Jimin tak lekas menjawab. Ada helaan nafas berat yang menjadi pertanda bahwa dirinya sesungguhnya tak suka dengan topik pembicaraan yang dibuka oleh kekasih yang sangat dicintainya itu.

Apakah gadisnya benar-benar tak mengerti makna dari kalimat-kalimat sebelumnya?

Menatap wajah Nara, serta kejujuran yang tersirat dari binar matanya, sesungguhnya Jimin cukup tahu bahwa gadisnya tak berbohong.

Butuh sekitar lima menit baginya untuk menimbang dan mereka larut dalam keheningan sampai ia bersuara dengan nada sedikit berat. "Kita ke sana, kau—untuk terakhir kali."

***

Jadi, apa yang membuat Jimin mengizinkan untuk membiarkan gadis itu ikut dengannya adalah, niat untuk memutuskan hubungan apapun dengan Taehyung saat ini. Termasuk, pemutusan hubungan asisten - dosen antara Nara dan Taehyung.

Sepanjang perjalanan pria itu sampai memikirkan kalimatnya di dalam kepala. Ia tak peduli jika mereka kembali terlibat perkelahian atau apapun. Yang jelas, ia tak suka jika miliknya berusaha direbut oleh orang lain, terlebih seseorang yang dulu begitu ia percaya.

"Kita tidak akan lama." Jimin segera bersua ketika mereka tiba di depan lobi apartment Taehyung setelah keluar dari taksi.

Jam menunjukkan nyaris tengah malam namun Jimin bersikukuh ingin menyelesaikan segalanya malam ini.

Sedangkan Nara, tak bisa dipungkiri bahwa dada gadis itu berdebar, rasanya aneh seperti ia tengah berlari dan jantungnya dipaksa untuk bekerja di luar batas biasanya.
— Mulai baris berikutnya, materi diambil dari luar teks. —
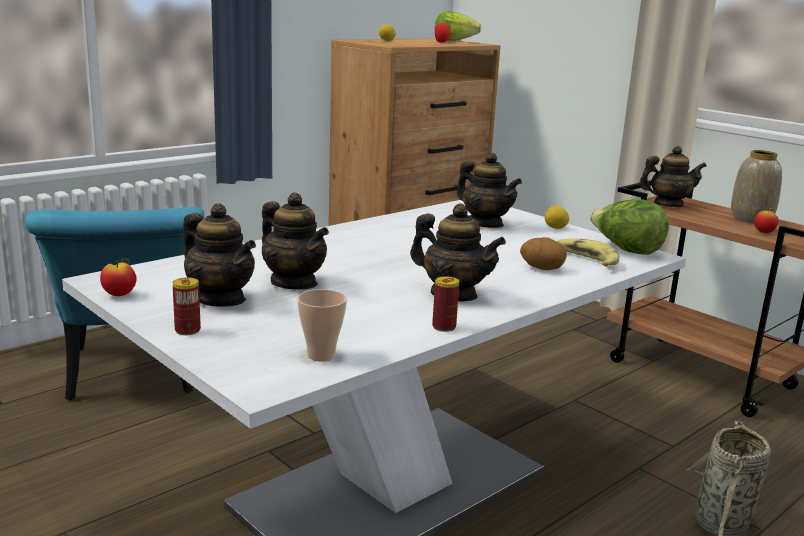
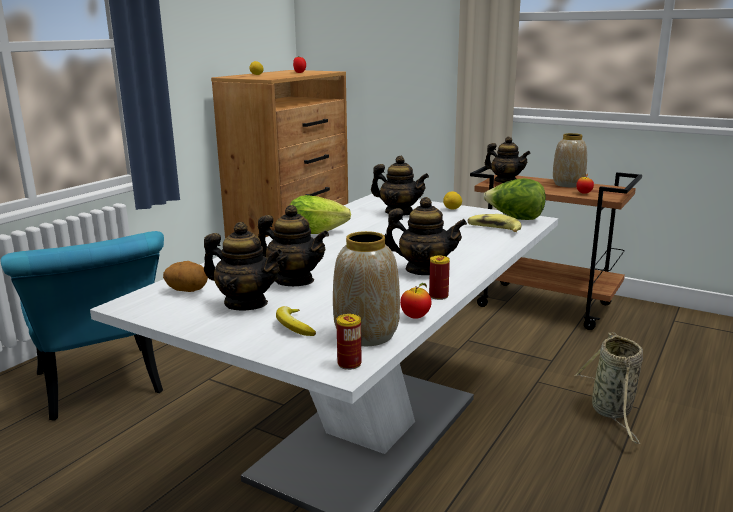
camera: 15 degrees left, 0 degrees up
apple [100,258,137,296] -> apple moved to [400,283,431,319]
can [173,277,201,335] -> can moved to [336,314,362,370]
cup [297,289,347,362] -> vase [333,231,400,346]
lettuce [435,11,481,41] -> lettuce moved to [290,195,351,234]
potato [520,237,567,270] -> potato moved to [163,261,208,292]
teapot [639,146,707,207] -> teapot turned 60 degrees clockwise [485,137,531,183]
none -> banana [276,306,316,336]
"Tanganmu berkeringat, Sayang." Jimin melepaskan genggaman yang bertaut.

"Sorry ..." Nara mengusap telapak tangannya dengan senyum kecil di ujung bibirnya.

Bunyi lift bersamaan dengan pintu yang terbuka menandakan bahwa mereka telah tiba di lantai tempat apartment Taehyung berada. Keduanya berjalan dalam diam.

Jimin segera menekan tombol. Tangan keduanya bertaut kembali, lebih tepatnya Jimin yang menggenggam begitu erat.

Ada sekitar tiga kali Jimin menekan bel sebab pemiliknya tak kunjung membuka pintu. Baru pada kali keempat pintu itu terbuka. Bersamaan dengan Taehyung yang telah berganti baju, wajah bekas pergulatan yang sudah dibersihkan dan pandangannya yang turun ke arah kedua tangan yang bertaut.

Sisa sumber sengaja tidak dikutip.